## [EXERCISE SET]
A – In the text on WWDC and iOS development, features from which iOS version will BottleRocket be able to safely target once iOS 16 comes out?
B – Retype the part of the text on WWDC and iOS development that opens with the words containing "The most important of" and closes with "our user interfaces.".
____ TEXT EXCERPT
Every year at Apple’s WorldWide Developer’s Conference (WWDC), developers are provided new functionality in the operating systems. These exciting new features are the thing most often focused on in various recap discussions. However, that’s definitely not the only thing worth noting during the announcements from DubDub.
N-1 and Delaying Implementations
One reason why the latest technology released isn’t necessarily the most important thing to many developers is that a significant portion of the developer community waits until those features are more widely available to bring them to our user experiences. At BottleRocket, we try to focus on releasing for iOS version N-1; that is to say, we try to release for one version earlier than the most recent. This ensures that our client’s projects provide a reasonably up-to-date experience, as well as ensuring that we don’t build functionality that users that lag a little bit in updating can’t access.
When iOS 16 is released in September (anticipated), we’ll be able to safely target features found in iOS 15.
The most important of these to our iOS development team is the viability of SwiftUI for larger projects. Just like with Swift as a whole, the early versions of SwiftUI were generally not robust enough to build larger projects with. However, iOS 15’s updates to SwiftUI definitely raised the bar, and now we’ll be more comfortable using this declarative language to build our user interfaces.
________
____ STUDY MATERIAL
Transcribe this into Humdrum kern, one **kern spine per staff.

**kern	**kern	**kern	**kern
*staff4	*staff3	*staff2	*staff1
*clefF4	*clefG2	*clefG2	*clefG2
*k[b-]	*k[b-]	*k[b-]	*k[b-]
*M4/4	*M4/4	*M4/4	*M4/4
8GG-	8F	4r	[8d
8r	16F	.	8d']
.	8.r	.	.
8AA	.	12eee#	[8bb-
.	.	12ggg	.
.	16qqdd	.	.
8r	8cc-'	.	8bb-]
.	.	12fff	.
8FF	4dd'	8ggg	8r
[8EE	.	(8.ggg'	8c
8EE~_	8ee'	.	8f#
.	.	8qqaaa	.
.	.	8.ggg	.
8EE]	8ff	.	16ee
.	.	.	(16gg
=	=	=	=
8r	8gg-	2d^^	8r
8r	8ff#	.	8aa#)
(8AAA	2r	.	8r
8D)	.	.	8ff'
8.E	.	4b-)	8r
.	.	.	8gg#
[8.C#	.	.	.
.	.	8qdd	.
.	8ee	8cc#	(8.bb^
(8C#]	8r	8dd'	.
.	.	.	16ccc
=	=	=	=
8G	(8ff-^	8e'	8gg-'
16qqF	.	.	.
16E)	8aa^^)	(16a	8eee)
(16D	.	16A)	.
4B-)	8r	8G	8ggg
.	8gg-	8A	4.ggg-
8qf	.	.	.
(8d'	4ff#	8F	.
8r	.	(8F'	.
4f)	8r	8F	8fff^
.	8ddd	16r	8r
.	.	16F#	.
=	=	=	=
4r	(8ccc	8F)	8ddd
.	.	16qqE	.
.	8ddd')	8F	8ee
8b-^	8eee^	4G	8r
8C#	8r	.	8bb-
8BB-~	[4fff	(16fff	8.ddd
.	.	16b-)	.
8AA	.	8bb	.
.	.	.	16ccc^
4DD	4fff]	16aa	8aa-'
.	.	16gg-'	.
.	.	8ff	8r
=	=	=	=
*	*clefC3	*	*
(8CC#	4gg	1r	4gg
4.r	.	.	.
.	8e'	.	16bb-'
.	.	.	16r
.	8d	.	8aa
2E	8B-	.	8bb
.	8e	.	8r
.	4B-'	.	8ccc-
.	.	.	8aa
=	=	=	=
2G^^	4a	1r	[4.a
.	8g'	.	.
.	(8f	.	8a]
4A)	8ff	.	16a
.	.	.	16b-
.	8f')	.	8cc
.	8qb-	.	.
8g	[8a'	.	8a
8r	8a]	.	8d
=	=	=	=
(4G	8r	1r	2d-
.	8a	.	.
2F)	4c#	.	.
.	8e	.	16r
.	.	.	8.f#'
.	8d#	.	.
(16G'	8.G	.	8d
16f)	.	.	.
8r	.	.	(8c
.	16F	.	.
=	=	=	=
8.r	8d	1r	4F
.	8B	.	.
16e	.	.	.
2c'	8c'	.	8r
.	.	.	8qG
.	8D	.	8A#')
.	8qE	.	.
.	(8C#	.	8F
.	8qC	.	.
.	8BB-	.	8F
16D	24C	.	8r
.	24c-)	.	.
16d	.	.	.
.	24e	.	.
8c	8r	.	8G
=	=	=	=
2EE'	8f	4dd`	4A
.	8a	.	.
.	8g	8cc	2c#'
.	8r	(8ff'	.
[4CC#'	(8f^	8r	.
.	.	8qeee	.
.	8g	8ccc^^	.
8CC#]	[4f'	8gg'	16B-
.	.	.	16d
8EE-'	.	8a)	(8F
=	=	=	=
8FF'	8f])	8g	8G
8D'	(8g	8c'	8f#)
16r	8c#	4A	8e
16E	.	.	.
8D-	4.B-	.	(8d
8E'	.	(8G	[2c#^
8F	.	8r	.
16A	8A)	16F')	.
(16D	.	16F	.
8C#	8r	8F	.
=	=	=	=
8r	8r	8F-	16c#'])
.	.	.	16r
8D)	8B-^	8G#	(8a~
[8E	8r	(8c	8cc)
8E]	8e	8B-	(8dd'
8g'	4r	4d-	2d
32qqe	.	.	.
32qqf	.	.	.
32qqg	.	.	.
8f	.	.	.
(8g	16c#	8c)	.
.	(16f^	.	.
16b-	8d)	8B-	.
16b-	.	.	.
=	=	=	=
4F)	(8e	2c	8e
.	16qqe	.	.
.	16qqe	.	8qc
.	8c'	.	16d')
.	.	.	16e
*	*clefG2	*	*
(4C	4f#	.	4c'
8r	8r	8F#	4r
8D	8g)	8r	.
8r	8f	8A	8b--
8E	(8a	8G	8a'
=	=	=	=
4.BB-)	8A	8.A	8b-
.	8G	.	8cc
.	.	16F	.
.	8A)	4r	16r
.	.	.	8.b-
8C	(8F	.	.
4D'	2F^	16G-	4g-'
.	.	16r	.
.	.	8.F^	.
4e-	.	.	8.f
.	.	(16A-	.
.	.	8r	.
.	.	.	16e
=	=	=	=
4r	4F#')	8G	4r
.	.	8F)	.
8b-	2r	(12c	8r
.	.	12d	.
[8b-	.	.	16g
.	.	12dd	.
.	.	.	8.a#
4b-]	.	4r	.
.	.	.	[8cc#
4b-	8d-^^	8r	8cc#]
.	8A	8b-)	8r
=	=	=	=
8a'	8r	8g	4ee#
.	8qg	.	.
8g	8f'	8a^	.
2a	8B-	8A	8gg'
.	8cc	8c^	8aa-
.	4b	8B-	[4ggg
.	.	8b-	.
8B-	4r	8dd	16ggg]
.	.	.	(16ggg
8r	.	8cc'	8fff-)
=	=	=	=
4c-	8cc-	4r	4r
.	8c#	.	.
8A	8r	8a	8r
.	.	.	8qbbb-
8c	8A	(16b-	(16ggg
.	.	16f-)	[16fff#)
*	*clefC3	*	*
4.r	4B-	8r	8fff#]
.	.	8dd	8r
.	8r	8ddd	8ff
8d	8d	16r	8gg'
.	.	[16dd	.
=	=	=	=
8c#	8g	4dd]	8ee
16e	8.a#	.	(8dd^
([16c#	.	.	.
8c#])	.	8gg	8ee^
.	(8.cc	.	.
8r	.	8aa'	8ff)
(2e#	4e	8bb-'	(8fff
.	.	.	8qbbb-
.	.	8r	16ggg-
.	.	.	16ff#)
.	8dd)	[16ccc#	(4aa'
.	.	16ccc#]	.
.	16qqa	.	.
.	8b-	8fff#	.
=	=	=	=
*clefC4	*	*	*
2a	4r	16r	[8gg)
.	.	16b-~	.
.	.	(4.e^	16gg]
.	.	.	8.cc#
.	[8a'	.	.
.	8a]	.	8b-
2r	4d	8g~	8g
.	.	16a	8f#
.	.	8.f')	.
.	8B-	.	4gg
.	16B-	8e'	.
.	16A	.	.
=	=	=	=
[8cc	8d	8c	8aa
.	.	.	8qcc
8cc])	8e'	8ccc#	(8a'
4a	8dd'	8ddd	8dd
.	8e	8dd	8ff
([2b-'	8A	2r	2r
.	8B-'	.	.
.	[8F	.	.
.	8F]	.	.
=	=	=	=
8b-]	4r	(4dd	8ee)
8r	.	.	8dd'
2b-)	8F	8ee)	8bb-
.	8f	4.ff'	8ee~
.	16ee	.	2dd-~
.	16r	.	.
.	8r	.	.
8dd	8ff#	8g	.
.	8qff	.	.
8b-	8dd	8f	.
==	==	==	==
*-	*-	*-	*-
________
## [TASK-BY-TASK RESULTS]
A – iOS 15

B –
The most important of these to our iOS development team is the viability of SwiftUI for larger projects. Just like with Swift as a whole, the early versions of SwiftUI were generally not robust enough to build larger projects with. However, iOS 15’s updates to SwiftUI definitely raised the bar, and now we’ll be more comfortable using this declarative language to build our user interfaces.